HUMA African Epistemologies Advanced Seminar Series

Speaker: Blair Rutherford (Carleton University, Canada)

Introduction: This talk examines the varied responses of men and women artisanal gold miners to the growing presence of small-scale Chinese mines in Manica, Mozambique, between 2015 and 2018. By examining intersections between “mining temporalities” with the temporalities of the life-course within the current political economic conjuncture, I show how gender, kin and affinal assumptions inform opportunities and barriers for women in artisanal gold mining, including the ability to recruit or be recruited for certain tasks. By attending to these gendered dependencies and interdependencies through which labour mobilization occurs, I examine how differently positioned men and women have economically responded to the altering mining landscapes caused by the expanding Chinese mines. By pointing to how mining environments and their uneven classed and gendered economic possibilities are deeply implicated in intimate power relations involved in labour practices within artisanal mining, I suggest overarching narratives that schematically gender rural landscapes (e.g., women as victimized community members) in Africa are inattentive to the range of livelihood strategies and struggles at work for rural women, even as wider economic landscapes shift.

Blair Rutherford

About the speaker: Blair Rutherford is a professor of anthropology and chair of the Department of Sociology and Anthropology at Carleton University in Ottawa, Canada and founding director of Carleton’s Institute of African Studies. He has carried out ethnographic research on the cultural politics of rural livelihoods for nearly thirty years in different sub-Saharan African countries.

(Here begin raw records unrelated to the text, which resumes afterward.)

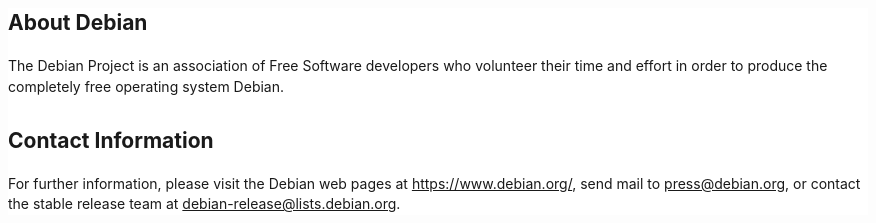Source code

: About Debian
------------


The Debian Project is an association of Free Software developers who
volunteer their time and effort in order to produce the completely free
operating system Debian.


Contact Information
-------------------


For further information, please visit the Debian web pages at <https://www.debian.org/>, send mail to
<press@debian.org>, or contact the stable release team at
<debian-release@lists.debian.org>.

He is currently working with colleagues from Canada, Mozambique, Sierra Leone and Kenya on research that looks at gender dynamics in artisanal and small-scale gold mining. Among other publications, he is the author of Working on the Margins: Black Workers, White Farmers in Postcolonial Zimbabwe (Zed Press & Weaver Books, 2001), Farm Labor Struggles in Zimbabwe: The Ground of Politics (Indiana University Press, 2016), and co-editor with Pius Adesanmi of Africa Matters – Cultural politics, political economies and grammars of protest (Daraja Press, 2019).